The government had said terms such as sausage, lardon, dumpling and carpaccio should be reserved for meat products – Copyright AFP/File JUSTIN TALLIS
Vegetarian “steak” has been spared the knife in France after a court held up a government bid to ban the use of meaty terms to describe plant-based products.
The ban was due to come into force on October 1 following a long campaign by French meat and livestock groups, seeking to enforce the country’s notoriously cumbersome food and drink naming conventions.
The government has said terms such as sausage, lardon, dumpling and carpaccio should be reserved for meat products.
But on Wednesday, the Administrative Court of the Council of State ruled in favor of Proteins France, an organization representative of the vegetable protein sector.
He accepted concerns about the speed and scope of the legislation and granted a stay.
Proteins France is relieved that the government must now pull itself together on the issue, but remains “cautious” in the face of new legal proceedings, the organization’s lawyer told AFP.

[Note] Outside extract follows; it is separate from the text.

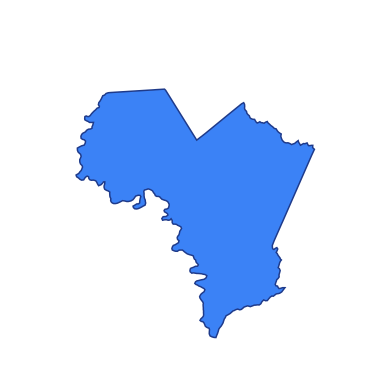 Itapetinga, Bahia, Brazil, rotated 35°
{"feature_id": "56859067B19458731628359", "entity_name": "Itapetinga", "entity_type": "district", "adm_level": 2, "iso_a3": "BRA", "parent_name": "Brazil", "parent_adm1": "Bahia", "projection": "robinson", "projection_center": [-40.051, -15.316], "detail": "fine", "context": "isolated", "style": "filled", "palette": "blue", "viewbox_px": 384, "rotation_deg": 35, "n_neighbors": 0, "source": "geoboundaries", "source_scale": "gbopen_adm2", "svg_char_len": 5414}
<svg xmlns="http://www.w3.org/2000/svg" viewBox="0 0 384 384"><g transform="rotate(35 192 192)"><path d="M267.8,86.8L266.5,86.6L265.3,86.4L264.2,84.5L262.9,85.4L262.0,86.4L260.8,87.2L259.5,86.6L258.1,85.8L256.8,87.7L255.5,88.4L254.9,89.7L254.0,91.5L252.4,90.7L250.8,90.1L249.5,89.0L248.8,91.2L248.2,93.4L247.2,94.7L246.4,96.0L244.1,96.2L242.5,96.6L240.9,97.8L239.2,98.4L237.4,98.1L236.2,97.8L235.0,97.1L234.0,96.4L232.8,95.4L231.8,93.3L230.4,93.4L228.7,93.4L227.2,93.1L226.0,92.6L224.7,92.0L223.0,92.7L220.6,92.3L218.6,92.3L216.7,92.0L214.7,91.8L213.2,91.1L212.1,92.8L211.6,94.3L209.9,94.9L208.6,95.6L207.3,95.5L206.7,96.8L205.8,98.1L204.1,97.8L202.8,97.2L201.6,96.6L200.0,97.6L198.3,98.0L196.9,97.9L195.3,96.7L193.5,96.5L191.9,96.1L190.4,94.7L188.2,94.2L187.0,93.3L186.1,91.7L184.7,90.0L183.1,89.2L182.0,91.4L180.5,96.7L177.1,108.6L169.2,136.8L166.1,146.8L112.1,123.8L110.5,123.5L103.6,129.0L101.8,130.5L98.9,132.8L67.9,157.5L66.4,158.8L65.1,160.6L64.8,162.7L63.7,164.3L64.0,166.1L64.3,167.8L64.5,170.2L64.4,172.2L65.3,174.3L66.9,174.8L67.4,176.1L66.2,177.7L65.9,180.0L65.4,181.8L65.1,183.5L64.8,185.6L64.8,187.7L64.2,189.4L63.1,190.1L61.7,190.4L61.0,191.6L61.9,193.3L62.8,194.3L64.7,194.2L66.5,193.8L68.1,193.8L69.5,192.9L71.4,191.5L72.3,193.9L72.7,195.9L73.5,197.2L72.7,198.6L71.1,200.0L70.2,202.1L70.3,203.6L69.7,204.9L68.8,206.6L68.6,208.0L69.0,210.0L70.3,211.6L72.0,211.7L74.0,211.0L75.6,211.4L76.5,213.1L76.8,215.4L75.1,217.5L73.8,219.9L72.9,221.8L74.2,223.5L75.8,224.6L77.7,224.9L79.0,225.0L80.7,226.3L81.2,228.2L81.5,229.9L82.9,231.8L84.6,233.0L86.8,233.4L88.0,234.3L88.5,236.0L88.9,237.9L88.6,239.6L88.6,241.9L87.9,243.2L87.3,244.6L88.8,245.7L90.9,245.6L92.9,245.9L94.8,245.6L96.3,244.2L96.2,242.0L96.4,240.5L97.0,239.1L98.5,238.8L99.5,239.9L101.0,240.6L102.7,240.2L104.4,238.8L106.6,238.0L108.5,238.7L110.0,239.6L111.9,240.4L113.3,238.2L113.7,236.1L113.7,234.5L114.7,233.7L115.8,235.3L116.5,237.5L117.5,238.8L118.9,239.8L121.0,239.7L122.8,239.2L124.7,239.2L125.4,240.4L126.6,241.9L127.6,243.0L129.3,244.0L130.4,245.8L131.6,246.5L132.8,246.7L134.2,246.5L135.7,245.6L137.1,244.2L138.0,242.8L138.9,241.2L140.1,238.9L142.1,237.9L144.0,237.2L145.3,236.3L147.1,234.3L148.1,232.1L148.2,230.4L148.2,227.7L149.7,225.6L151.3,224.6L152.7,225.1L153.2,226.8L153.9,228.4L154.6,229.7L155.4,231.0L155.0,232.4L153.6,233.4L152.6,235.7L151.8,237.4L153.0,238.4L154.7,238.6L156.3,237.7L157.3,236.7L158.2,235.3L159.3,233.3L160.1,231.5L161.1,229.7L160.4,227.6L159.3,226.6L158.3,225.4L156.6,224.4L154.8,222.5L153.6,220.7L152.2,219.2L151.9,217.7L153.0,216.4L154.3,214.6L156.1,214.0L157.5,213.8L159.0,213.7L160.9,214.6L162.5,215.0L164.1,216.0L165.7,215.8L167.0,214.9L168.3,214.5L169.8,214.9L171.4,215.2L173.8,214.6L175.9,213.9L177.8,213.9L179.1,214.5L180.3,215.1L181.1,216.4L181.9,218.6L181.0,220.6L179.8,221.6L179.7,223.1L180.8,224.0L182.8,223.8L184.5,223.9L185.5,224.7L184.9,226.8L182.5,228.8L182.5,231.1L184.1,232.0L185.5,230.5L186.9,229.4L188.7,228.8L190.0,227.6L190.2,225.9L192.1,226.7L193.4,228.5L195.0,229.1L196.6,228.0L198.0,227.4L199.2,227.5L201.2,227.1L202.8,226.9L204.3,227.8L204.5,229.4L204.5,231.1L205.4,233.1L205.9,234.8L205.7,236.6L206.1,238.0L207.5,239.2L209.2,239.3L210.0,241.2L208.9,243.9L208.2,245.3L207.3,246.5L207.4,248.1L207.9,249.8L209.1,250.8L210.8,250.5L212.2,250.1L214.0,249.0L214.8,247.0L216.1,246.0L217.6,245.0L219.9,245.3L221.7,245.4L223.6,245.4L225.8,244.8L228.2,243.9L229.7,243.6L231.3,244.9L232.5,245.6L233.9,245.6L234.9,246.5L236.0,247.3L237.4,247.5L239.0,248.0L239.1,249.6L237.4,250.9L236.4,252.8L235.4,254.2L234.6,255.5L235.2,257.3L236.2,258.4L238.4,258.6L239.4,257.5L240.9,256.8L242.4,256.1L244.1,255.0L245.3,254.3L246.7,253.5L248.4,252.9L250.0,252.1L252.1,252.0L252.8,254.0L252.1,256.4L250.8,257.8L249.8,258.8L248.3,260.6L247.0,262.0L246.4,263.5L246.7,265.3L248.2,265.5L249.8,265.1L251.5,265.1L253.3,264.6L255.7,264.4L257.1,264.2L258.6,264.6L259.1,266.7L258.5,268.5L258.0,270.1L258.0,271.9L258.3,273.4L259.4,274.3L260.6,274.8L261.9,275.3L263.7,275.8L265.1,276.6L265.7,277.9L266.8,279.3L267.8,280.5L268.6,281.7L269.7,282.8L270.6,284.2L271.8,285.7L272.5,287.0L272.5,288.5L272.0,291.0L272.2,292.6L273.8,292.7L275.2,292.0L277.0,292.4L278.3,293.2L279.9,294.3L281.5,294.4L282.8,294.2L284.1,293.8L285.3,294.7L286.2,296.3L287.5,298.3L289.4,299.5L291.4,299.2L293.5,298.5L295.1,297.5L294.4,295.0L294.1,293.4L293.5,291.4L292.6,288.9L292.6,287.1L292.8,285.2L292.7,283.4L292.5,281.4L291.9,279.6L291.3,277.5L291.3,275.8L290.9,273.8L291.9,271.9L292.9,269.7L293.4,267.6L293.8,265.9L294.7,264.7L295.3,263.3L296.6,261.7L298.7,261.1L299.8,259.8L300.2,258.4L300.7,256.3L302.0,254.5L302.8,253.4L304.1,252.9L305.5,252.5L306.7,250.8L307.9,249.0L309.2,248.0L310.2,247.0L311.9,245.9L312.5,244.0L312.2,241.8L312.6,239.3L314.6,238.9L316.0,237.7L316.1,235.5L316.4,233.0L317.1,231.4L318.4,230.7L318.9,229.0L319.5,227.1L321.0,225.7L321.9,224.6L322.8,222.4L323.0,217.1L321.2,218.3L319.7,220.2L318.6,221.2L317.3,220.8L316.0,220.0L314.6,220.7L313.2,220.0L312.6,218.2L312.2,216.6L311.7,215.2L312.1,213.6L312.1,211.6L310.8,210.0L310.1,208.0L309.3,205.8L307.6,204.7L306.0,204.6L305.5,202.8L305.0,201.4L304.4,199.8L304.1,197.9L304.2,196.4L302.8,196.2L301.7,195.4L300.3,195.0L298.8,194.5L297.2,193.6L295.6,193.2L295.4,191.4L294.9,189.5L293.4,188.9L292.6,190.3L292.1,192.1L290.6,192.2L289.4,191.0L288.4,189.6L287.2,184.7L283.5,166.0L283.2,164.3L269.0,93.5L267.8,86.8Z" fill="#3b82f6" stroke="#1e3a8a" stroke-width="1.5"/></g></svg>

“The Council of State has accepted our argument that it is impossible to exclude plant products from the lexical field”, declared Guillaume Hannotin.
He argued that some terms were originally unrelated to meat, such as ‘steak’, which can mean a ‘slice’ in English, or ‘carpaccio’, named after an Italian Renaissance painter. renowned for his use of the color red.
In October 2020, the European Parliament rejected a decision to ban the use of terms of animal origin for plant products – except when words like “yoghurt”, “cream” or “cheese” are applied to products without animal milk.
With the publication of its decree in June, France became the only EU country to go against this decision.